## Exercise prompt
Reproduce the forum post on very long Java strings word for word, starting at "But here comes" and running down to "the byte array?".

Reputation: 80
I'm trying to deserialize Strings from files directly and I have a question about very long Strings: Java Strings have a character count limit equal to Integer.MAX_VALUE
, which is 31^2-1.
But here comes my question: what happens when I have a UTF-8 String with little less than that size but formed by characters with size more than 1 byte and then I ask Java to give me the byte array?
To make it clearer, what happens if I could run this code? (I haven't got RAM enough):
String toPrint = "";
String string100 = "";
int max = Integer.MAX_VALUE -100;
for (int i = 0; i < 100; i += 10) {
string100 += "1234567ñ90";
}
for (int i = 0; i < max; i += 100) {
toPrint += string100;
}
System.out.println("String complete!");
byte[] byteArray = toPrint.getBytes(StandardCharsets.UTF_8);
System.out.println(byteArray.length);
System.exit(0);
Does it print "String complete!"? Or does it break before?

## Data listing
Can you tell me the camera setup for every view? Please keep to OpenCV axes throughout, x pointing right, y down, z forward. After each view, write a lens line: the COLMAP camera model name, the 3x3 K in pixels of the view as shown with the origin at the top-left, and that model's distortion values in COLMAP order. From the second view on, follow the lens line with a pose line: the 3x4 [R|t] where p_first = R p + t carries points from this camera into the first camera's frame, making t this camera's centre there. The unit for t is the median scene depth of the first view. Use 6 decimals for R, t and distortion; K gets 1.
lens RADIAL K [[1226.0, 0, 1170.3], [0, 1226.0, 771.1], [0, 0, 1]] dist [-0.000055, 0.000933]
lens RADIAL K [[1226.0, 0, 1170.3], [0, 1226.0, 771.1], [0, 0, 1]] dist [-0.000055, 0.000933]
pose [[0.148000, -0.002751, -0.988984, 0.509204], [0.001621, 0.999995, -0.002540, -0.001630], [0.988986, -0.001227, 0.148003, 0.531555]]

...

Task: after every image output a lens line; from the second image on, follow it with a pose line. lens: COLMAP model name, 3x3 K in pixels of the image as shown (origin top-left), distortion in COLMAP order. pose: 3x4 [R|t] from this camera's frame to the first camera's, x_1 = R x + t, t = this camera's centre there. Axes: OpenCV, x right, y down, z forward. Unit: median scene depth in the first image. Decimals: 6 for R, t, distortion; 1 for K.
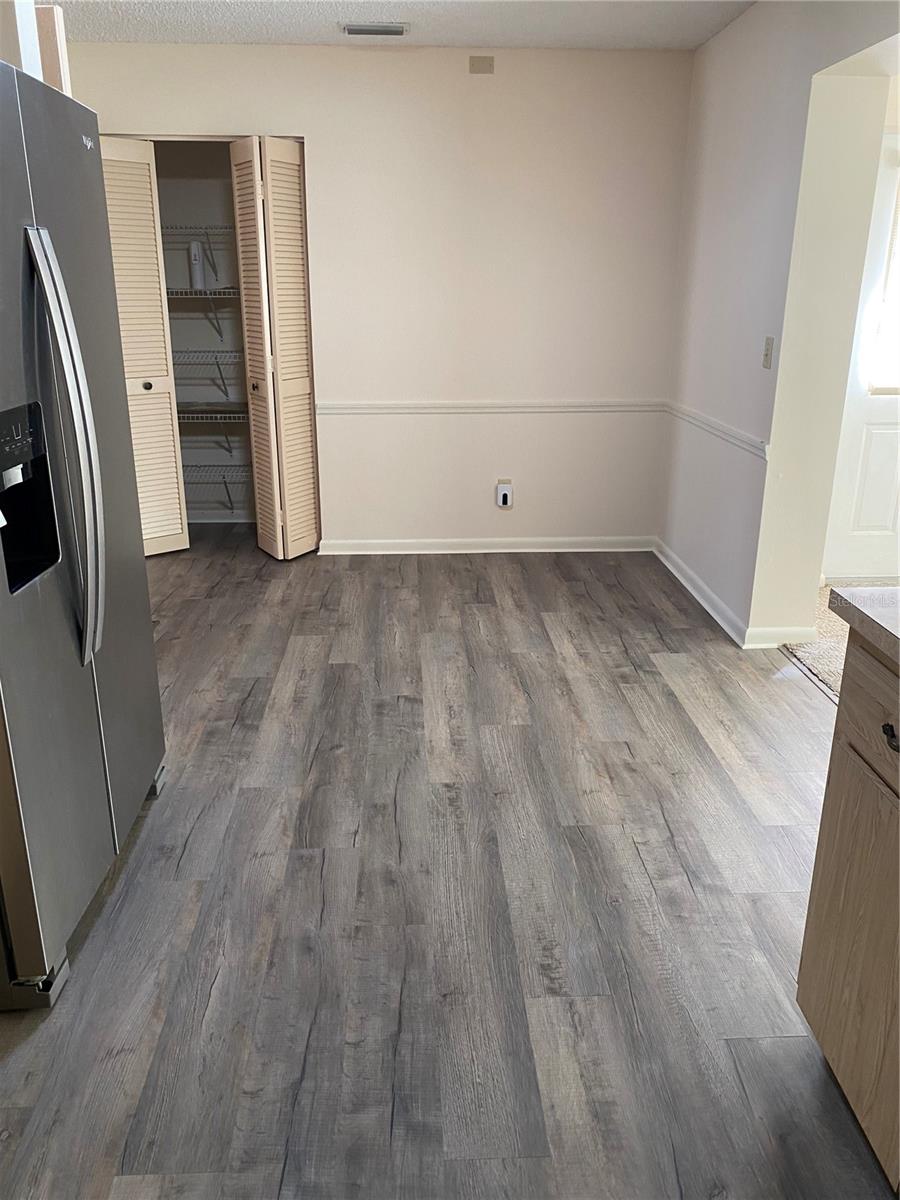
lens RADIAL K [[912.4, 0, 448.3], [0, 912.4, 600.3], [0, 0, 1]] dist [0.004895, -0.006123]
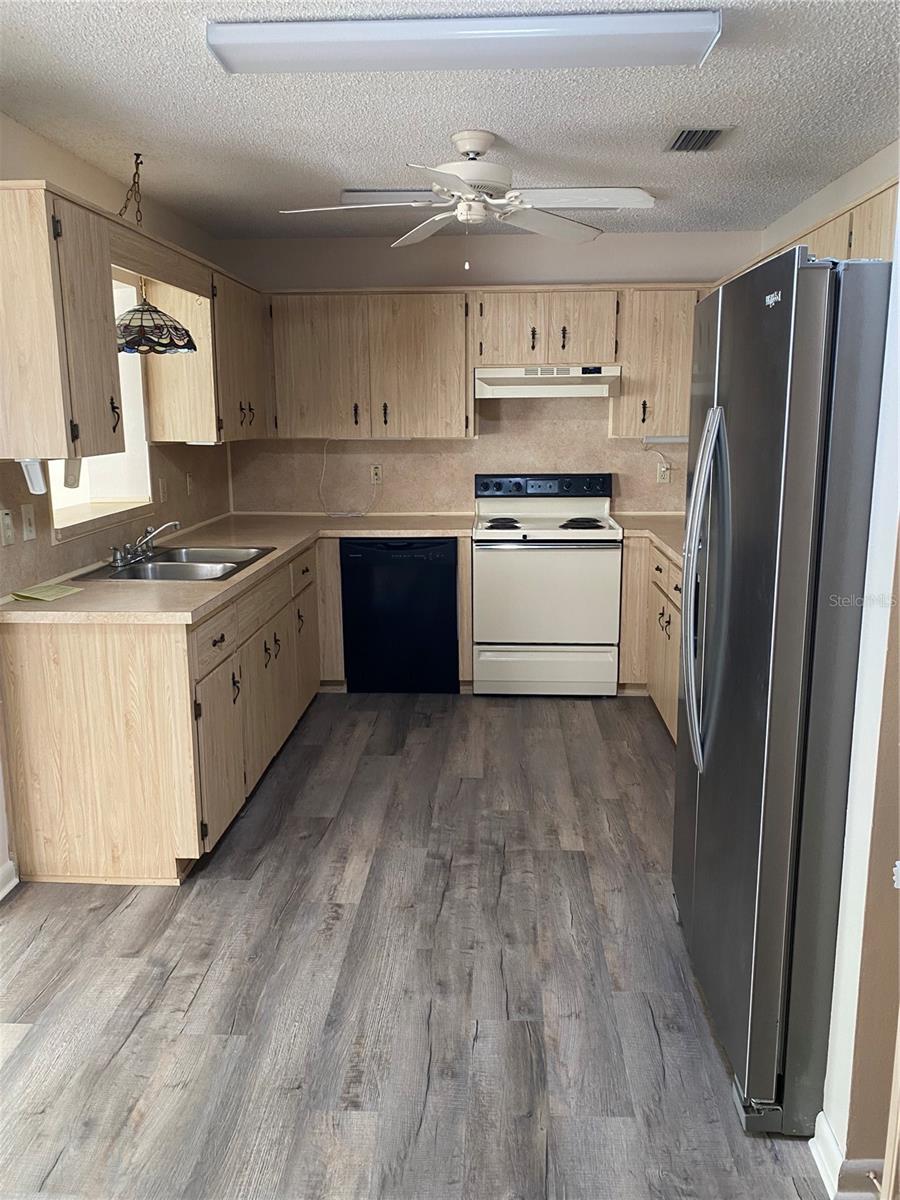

==

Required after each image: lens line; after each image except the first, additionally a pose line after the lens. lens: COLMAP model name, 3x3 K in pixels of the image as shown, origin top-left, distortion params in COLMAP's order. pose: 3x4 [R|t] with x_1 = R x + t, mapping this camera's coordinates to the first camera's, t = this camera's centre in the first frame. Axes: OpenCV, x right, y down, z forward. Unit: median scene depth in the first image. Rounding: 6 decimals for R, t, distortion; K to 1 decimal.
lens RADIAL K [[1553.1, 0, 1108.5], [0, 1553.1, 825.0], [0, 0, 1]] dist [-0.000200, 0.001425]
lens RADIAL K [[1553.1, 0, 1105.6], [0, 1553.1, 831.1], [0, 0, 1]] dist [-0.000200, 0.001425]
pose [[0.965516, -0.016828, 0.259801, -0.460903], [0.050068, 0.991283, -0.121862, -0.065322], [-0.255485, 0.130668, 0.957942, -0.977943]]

## Written answer
But here comes my question: what happens when I have a UTF-8 String with little less than that size but formed by characters with size more than 1 byte and then I ask Java to give me the byte array?